A group of migrants has rejected the city’s plan to move them from a hotel in Manhattan to a cruise terminal in Brooklyn that advocates have likened to a “detention center.”
The city began moving single adult male asylum seekers from the Watson Hotel in Hell’s Kitchen to the Brooklyn Cruise Terminal in Red Hook over the weekend, Mayor Eric Adams’ press secretary, Fabien Levy, said in a statement provided to NY1.
One group of migrants, however, returned to the hotel and refused to leave after seeing what they described as poor conditions at the terminal.
What You Need To Know
- The city began moving single adult male asylum seekers from the Watson Hotel in Hell’s Kitchen to the Brooklyn Cruise Terminal in Red Hook over the weekend, the mayor's press secretary said
- One group of migrants, however, returned to the hotel and refused to leave after seeing what they described as poor conditions at the terminal
- The mayor's press secretary defended the Red Hook site, saying it "will provide the same services as every other humanitarian relief center in the city"
New York Immigration Coalition executive director Murad Awawdeh said the group “refused to reside in another temporary shelter that put them further away from the services they need to access to get on the road to self-sufficiency.”
“Housing rights experts and immigrant rights advocates like ourselves have been stating for weeks that the new Brooklyn Cruise Terminal [relief center] is in a transit desert, much like the Orchard Beach and Randall’s Island locations were, and doesn’t meet the health and safety needs of residents,” Awawdeh said in a statement.
“Rather than creating more unsuitable, temporary shelters, the city must support residents by moving them into permanent housing, especially those that have been stuck in our shelter system for years,” he added.
As of Monday, several dozen asylum seekers were still gathered outside the hotel. It wasn't immediately clear how many migrants had been housed at the site or how many had refused to leave. A number of Mutual Aid groups have joined the migrants at the hotel, providing them with tents, blankets and food.
Levy posted on Twitter Monday evening that their “lack of reasoning here is astounding.”

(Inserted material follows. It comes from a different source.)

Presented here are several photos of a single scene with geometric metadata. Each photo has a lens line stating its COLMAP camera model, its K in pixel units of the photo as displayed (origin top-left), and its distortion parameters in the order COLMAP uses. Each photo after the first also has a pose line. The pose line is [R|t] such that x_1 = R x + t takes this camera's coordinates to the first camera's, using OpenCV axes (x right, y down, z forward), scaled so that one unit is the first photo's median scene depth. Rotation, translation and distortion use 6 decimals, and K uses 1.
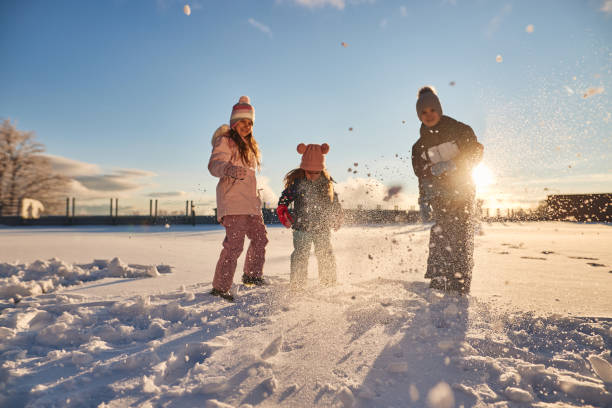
lens RADIAL K [[412.3, 0, 306.0], [0, 412.3, 204.0], [0, 0, 1]] dist [-0.045378, 0.039059]
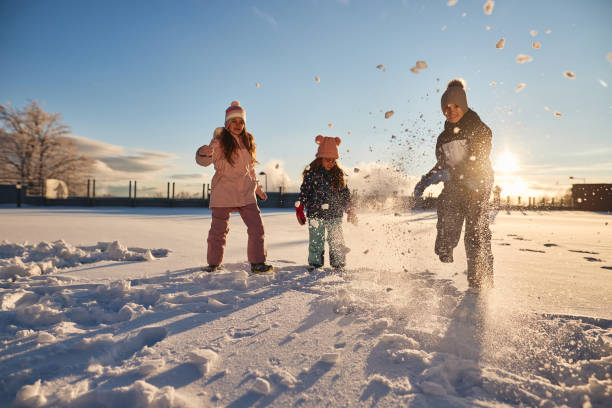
lens RADIAL K [[412.3, 0, 306.0], [0, 412.3, 204.0], [0, 0, 1]] dist [-0.045378, 0.039059]
pose [[0.998527, 0.018856, -0.050881, 0.118268], [-0.016834, 0.999063, 0.039883, -0.022263], [0.051585, -0.038968, 0.997908, -0.026231]]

I don’t even understand the logic here. Instead of encouraging asylum seekers to sleep in warm, indoor, temperature-controlled quarters at the Brooklyn Cruise Terminal, these groups are telling migrants to sleep in tents on the streets.

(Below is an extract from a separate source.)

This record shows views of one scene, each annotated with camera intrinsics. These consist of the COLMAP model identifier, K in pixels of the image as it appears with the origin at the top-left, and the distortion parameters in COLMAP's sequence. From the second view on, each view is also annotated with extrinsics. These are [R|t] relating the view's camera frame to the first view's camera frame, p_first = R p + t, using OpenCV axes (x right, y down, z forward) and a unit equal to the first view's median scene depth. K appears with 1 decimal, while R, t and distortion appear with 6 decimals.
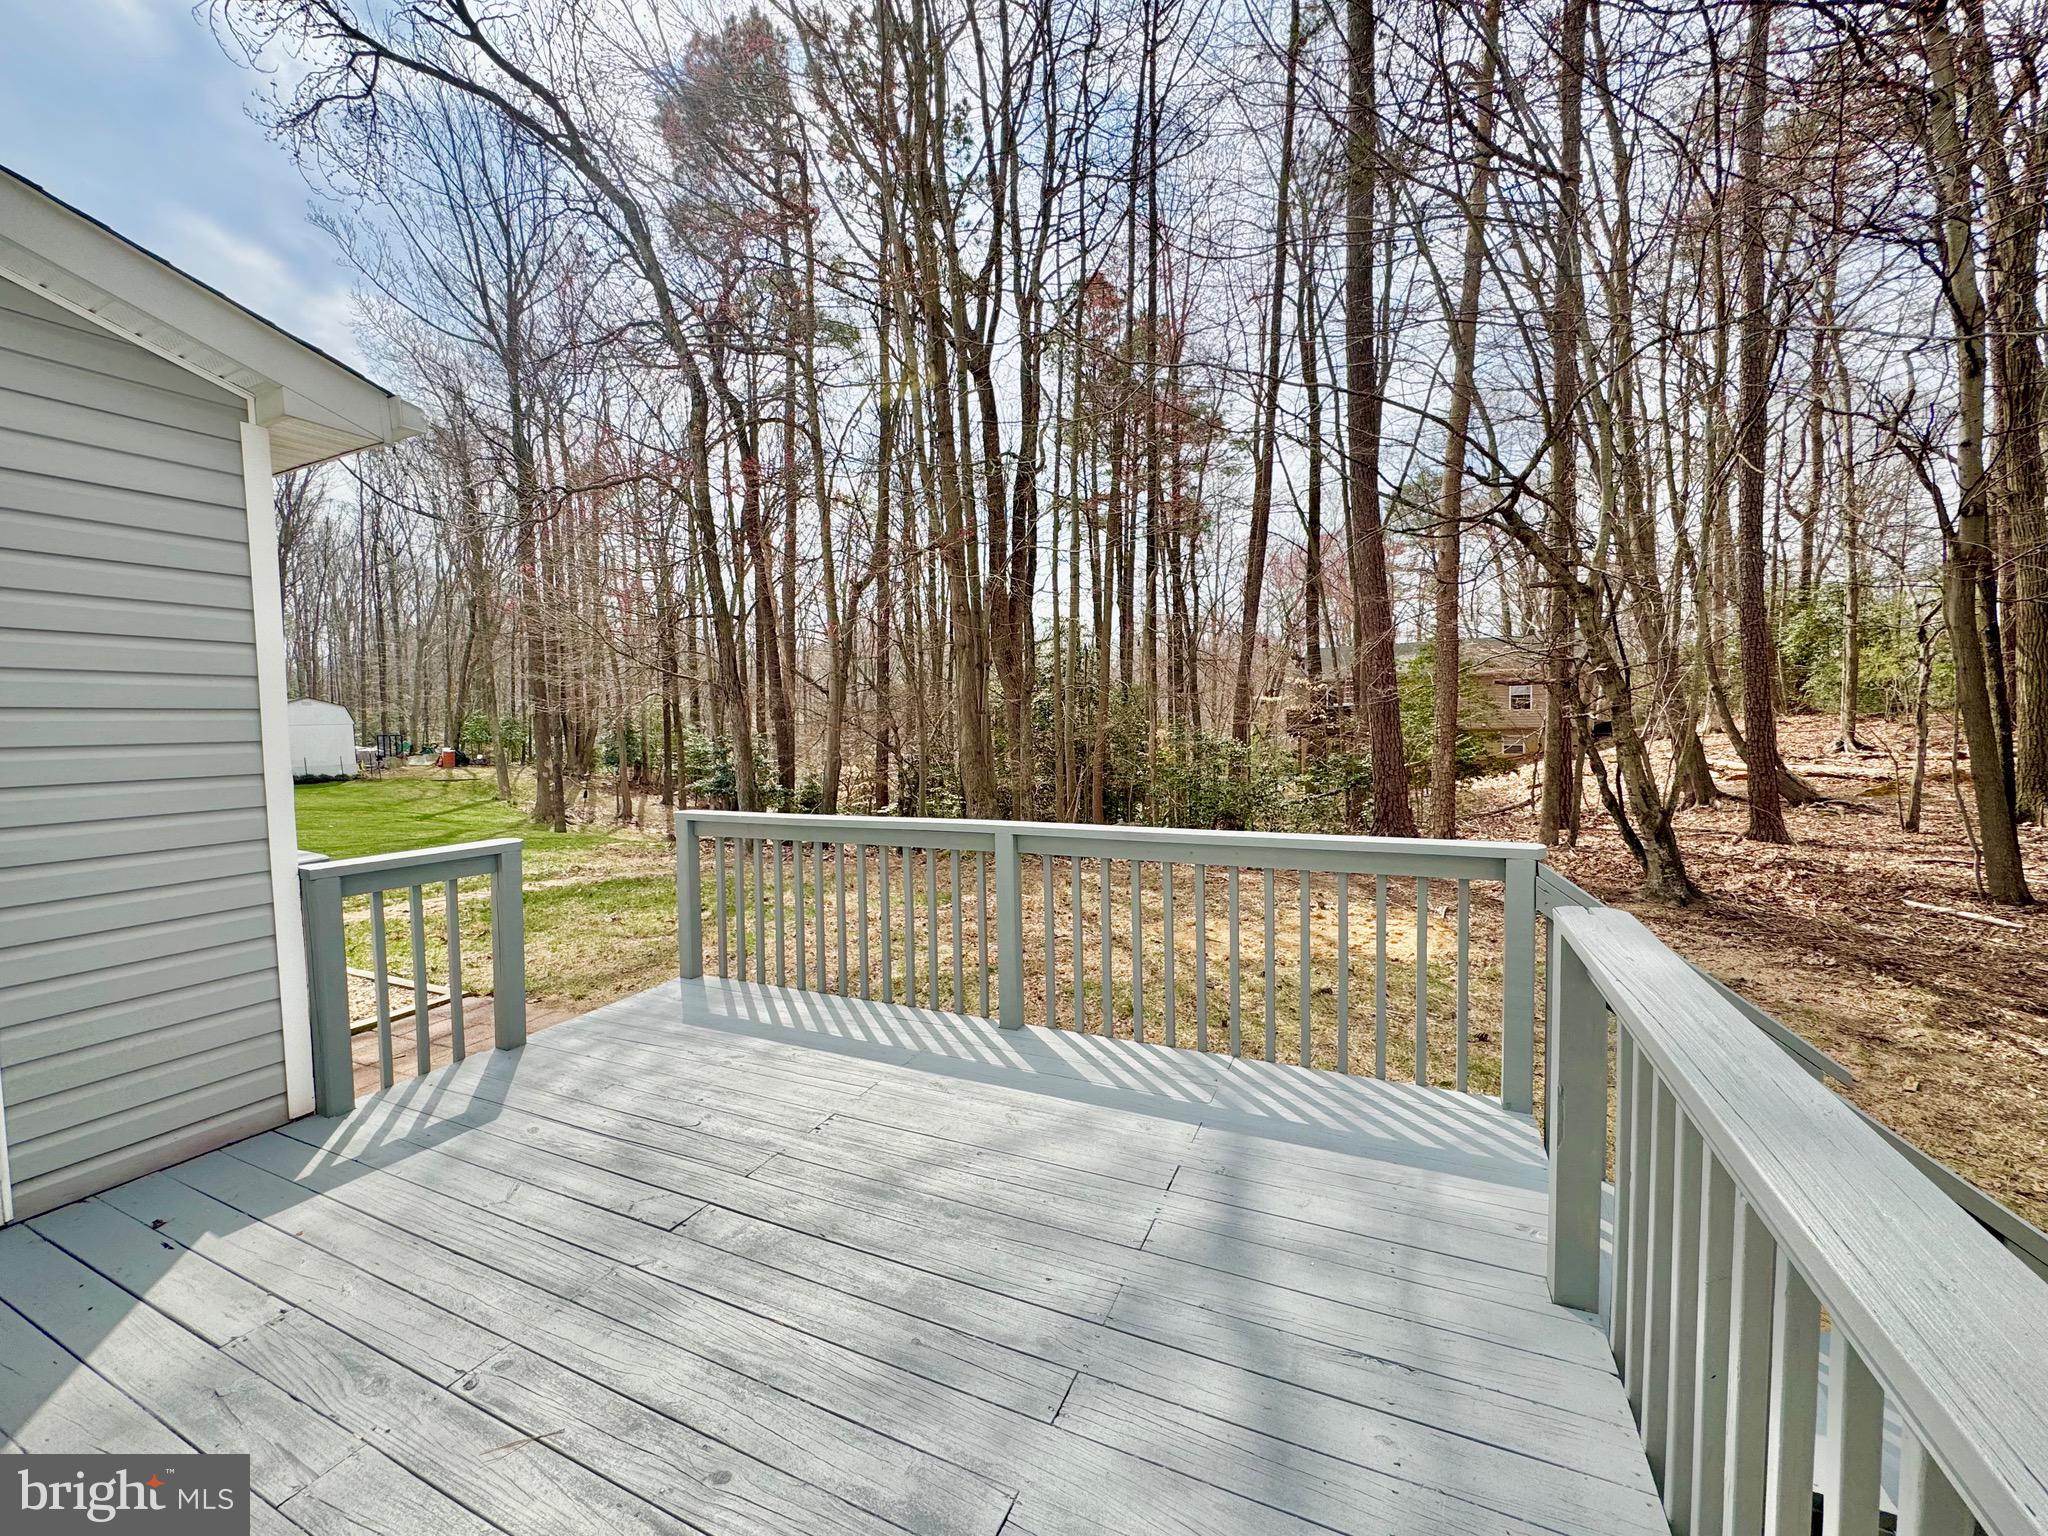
lens RADIAL K [[821.1, 0, 1028.8], [0, 821.1, 765.9], [0, 0, 1]] dist [0.000424, 0.000080]
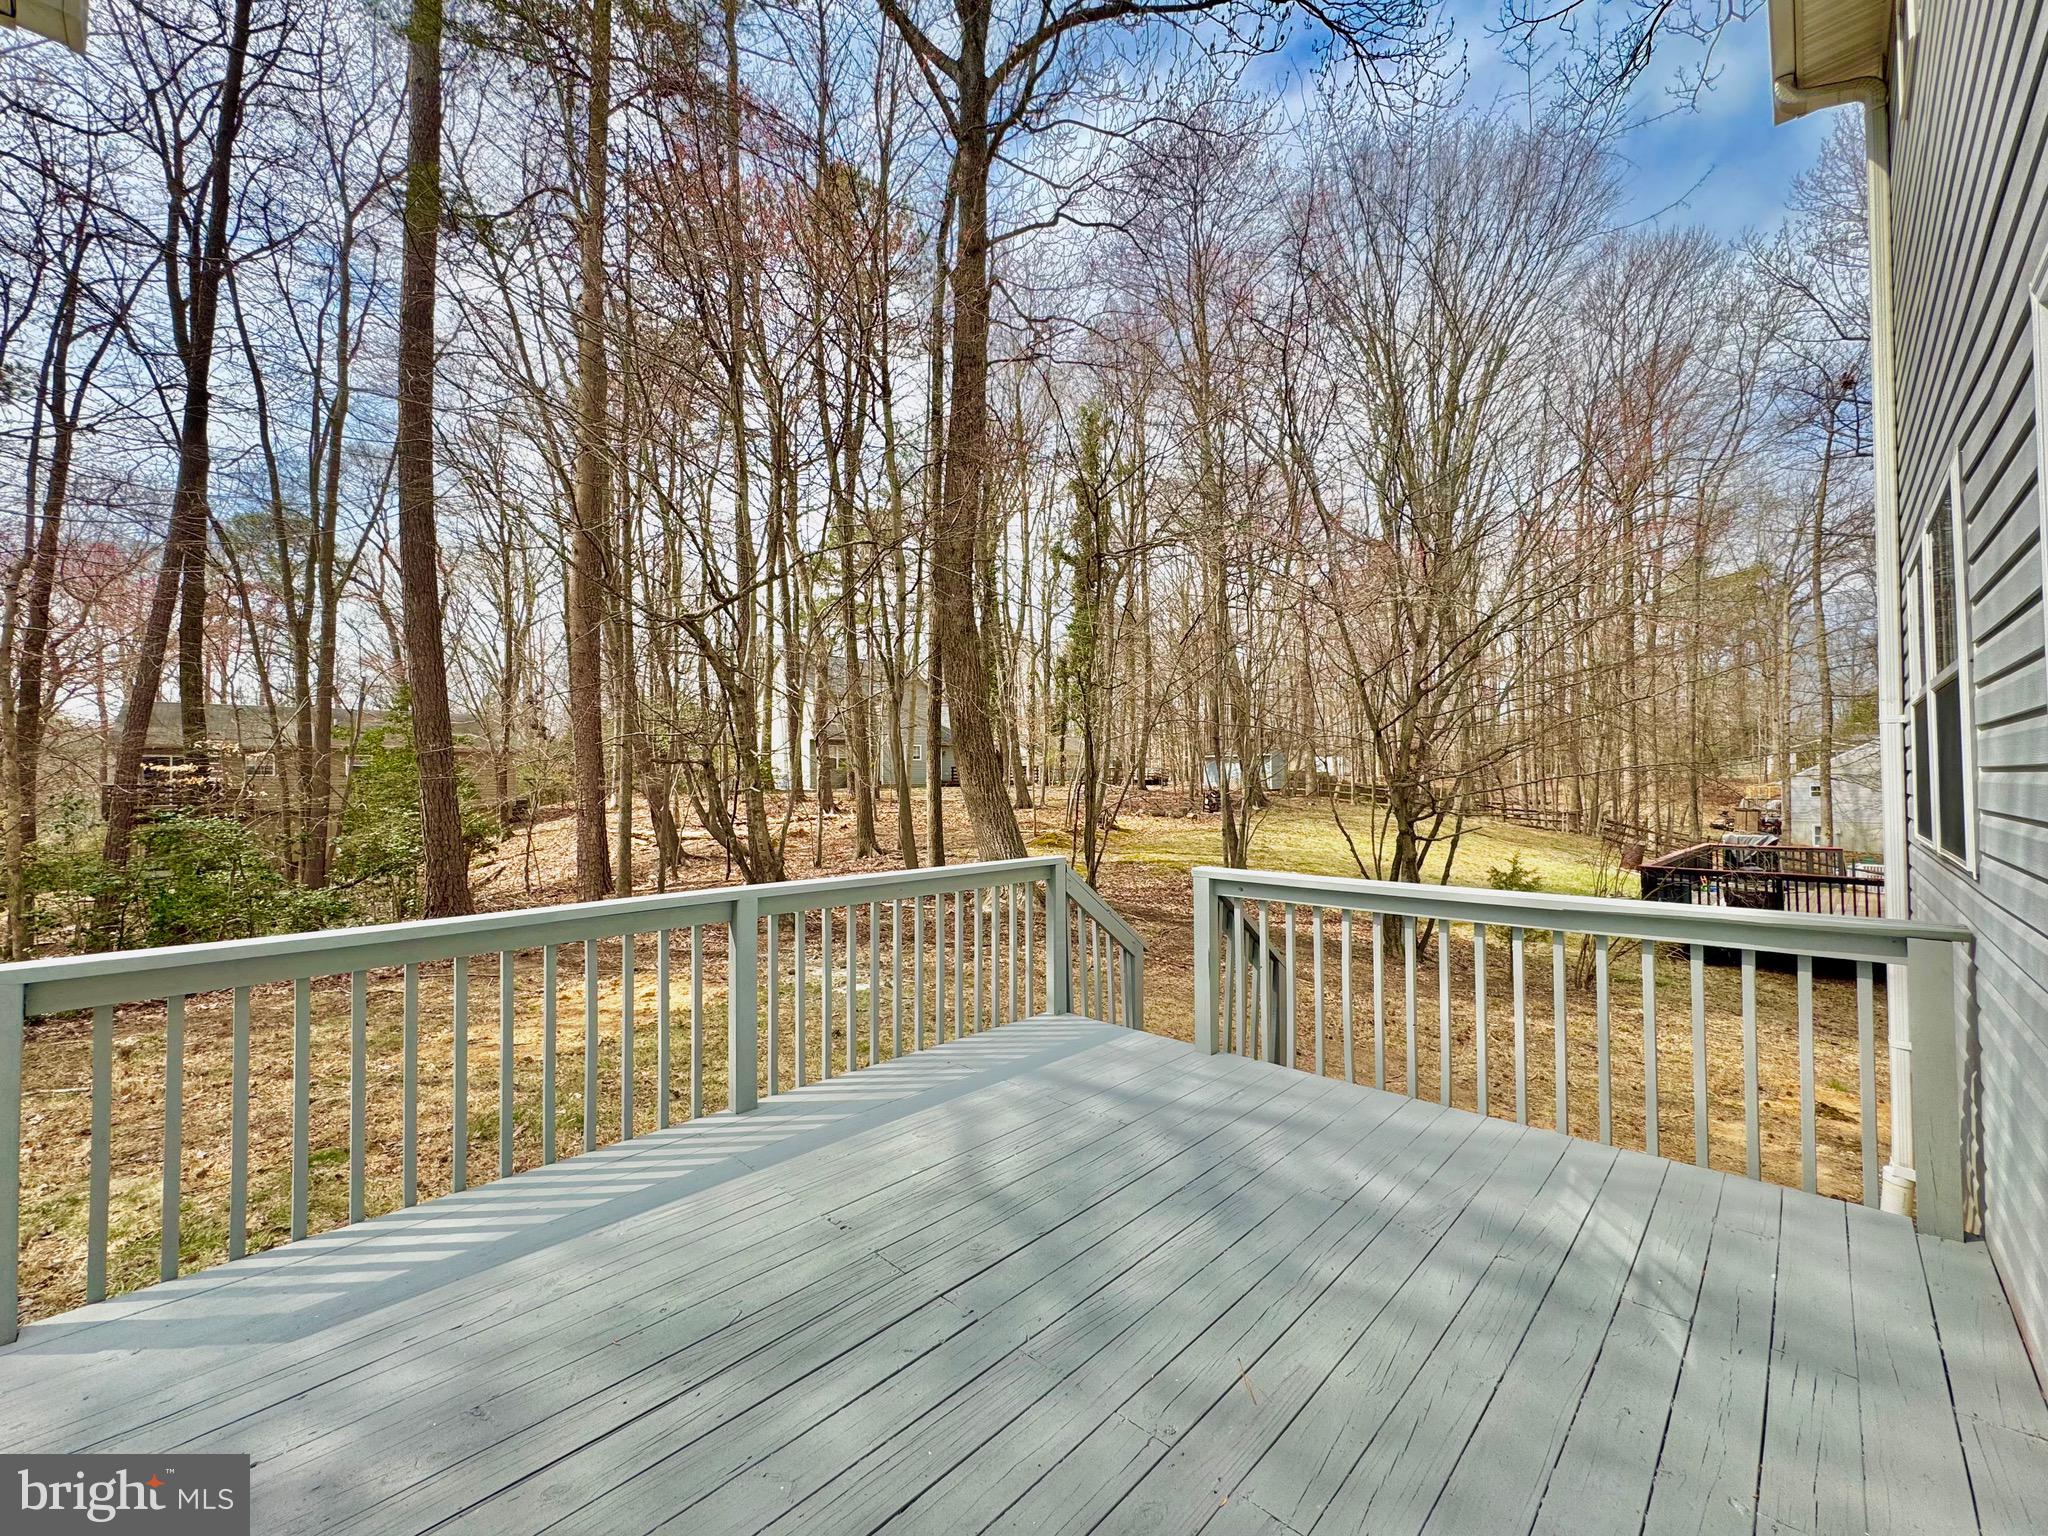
lens RADIAL K [[821.1, 0, 1028.8], [0, 821.1, 765.9], [0, 0, 1]] dist [0.000424, 0.000080]
pose [[0.317188, 0.034104, 0.947749, -0.847239], [0.047401, 0.997534, -0.051760, -0.006449], [-0.947177, 0.061342, 0.314789, 0.393845]]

— Fabien Levy (@Fabien_Levy) January 30, 2023
The lack of reasoning here is astounding. pic.twitter.com/XoT7LmAaAY
Several migrants who spoke with NY1 said they had been relocated to the Watson Hotel from the city’s short-lived migrant facility on Randall’s Island, and were afraid moving to Red Hook could cost them the jobs they had managed to find. They also said that there was no place to safeguard their personal items at the Brooklyn Cruise Terminal site.
At least one migrant compared the new site to a prison. South Bronx Mutual Aid, one of the groups that have been assisting migrants arriving in New York City, described the site as a “detention center.”
The NYPD on Sunday said police officers responded to the hotel for "crowd control," but did not arrest anyone. A City Hall spokesperson said the department responded because non-asylum seekers began trying to enter unauthorized sites inside the hotel.
The city opened the Brooklyn Cruise Terminal site — its fifth relief center for migrants — earlier this month, with plans to move single adult men there from the Watson Hotel. Officials said the Watson Hotel would transition into a site serving asylum seeker families with children.
In his statement Sunday, Levy defended the Red Hook site.
“The facilities at Brooklyn Cruise Terminal will provide the same services as every other humanitarian relief center in the city, and the scheduled relocations to Brooklyn Cruise Terminal this weekend took place as planned,” Levy wrote.
“More than 42,000 asylum seekers have arrived in New York City since last spring and we continue to surpass our moral obligations as we provide asylum seekers with shelter, food, health care, education, and a host of other services,” he added. “We remain in serious need of support from both our state and federal governments.”